🤖 AI Summary
This work addresses the challenge of face morphing attack detection in high-security scenarios such as border control by proposing a parameter-efficient differential detection framework based on vision foundation models. For the first time, vision foundation models are integrated into the differential morphing attack detection paradigm, where decisions are made by analyzing embedding discrepancies between suspect images and bona fide reference captures. The approach combines lightweight fine-tuning with class-balanced optimization to preserve the model’s prior knowledge while substantially enhancing detection performance. Evaluated on the standard D-MAD benchmark, the method significantly outperforms existing techniques, reducing the error rate in high-security settings from 6.16% to 2.17%.
📝 Abstract
In this work, we introduce DifFoundMAD, a parameter-efficient D-MAD framework that exploits the generalisation capabilities of vision foundation models (FM) to capture discrepancies between suspected morphs and live capture images. In contrast to conventional D-MAD systems that rely on face recognition embeddings or handcrafted feature differences, DifFoundMAD follows the standard differential paradigm while replacing the underlying representation space with embeddings extracted from FMs.
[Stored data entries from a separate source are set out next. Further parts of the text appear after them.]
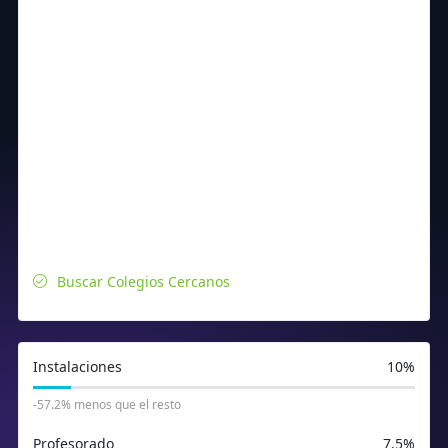
Buscar Colegios Cercanos
Instalaciones
10%
-57.2% menos que el resto
Profesorado
7.5%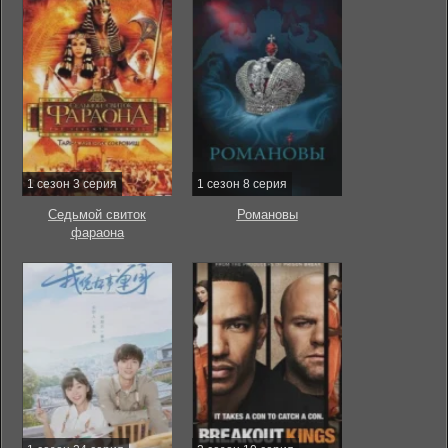
1 сезон 3 серия
1 сезон 8 серия
Седьмой свиток
Романовы
фараона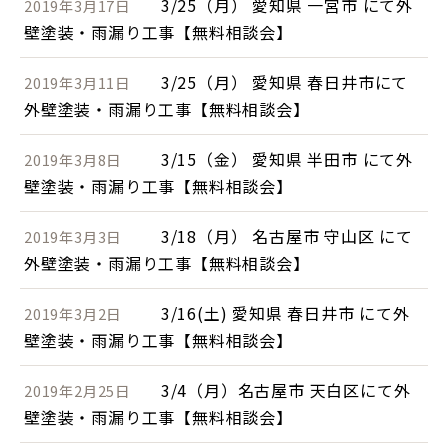
3/25（月） 愛知県 一宮市 にて外
2019年3月17日
壁塗装・雨漏り工事【無料相談会】
3/25（月） 愛知県 春日井市にて
2019年3月11日
外壁塗装・雨漏り工事【無料相談会】
3/15（金） 愛知県 半田市 にて外
2019年3月8日
壁塗装・雨漏り工事【無料相談会】
3/18（月） 名古屋市 守山区 にて
2019年3月3日
外壁塗装・雨漏り工事【無料相談会】
3/16(土) 愛知県 春日井市 にて外
2019年3月2日
壁塗装・雨漏り工事【無料相談会】
3/4（月）名古屋市 天白区にて外
2019年2月25日
壁塗装・雨漏り工事【無料相談会】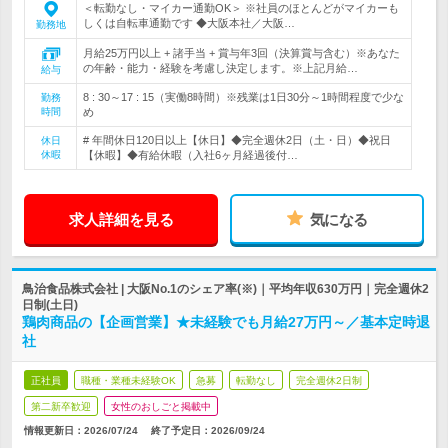
＜転勤なし・マイカー通勤OK＞ ※社員のほとんどがマイカーも
しくは自転車通勤です ◆大阪本社／大阪…
勤務地
月給25万円以上 + 諸手当 + 賞与年3回（決算賞与含む）※あなた
の年齢・能力・経験を考慮し決定します。※上記月給…
給与
8 : 30～17 : 15（実働8時間）※残業は1日30分～1時間程度で少な
勤務
時間
め
# 年間休日120日以上【休日】◆完全週休2日（土・日）◆祝日
休日
休暇
【休暇】◆有給休暇（入社6ヶ月経過後付…
求人詳細を見る
気になる
鳥治食品株式会社 | 大阪No.1のシェア率(※)｜平均年収630万円｜完全週休2
日制(土日)
鶏肉商品の【企画営業】★未経験でも月給27万円～／基本定時退
社
正社員
職種・業種未経験OK
急募
転勤なし
完全週休2日制
第二新卒歓迎
女性のおしごと掲載中
情報更新日：2026/07/24
終了予定日：
2026/09/24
By combining lightweight finetuning with class-balanced optimisation, the proposed method updates only a small subset of parameters while preserving the rich representational priors of the underlying FMs. Extensive cross-database evaluations on standard D-MAD benchmarks demonstrate that DifFoundMAD achieves consistent improvements over state-of-the-art systems, particularly at the strict security levels required in operational deployments such as border control: The error rates reported in the current state-of-the-art were reduced from 6.16% to 2.17% for high-security levels using DifFoundMAD.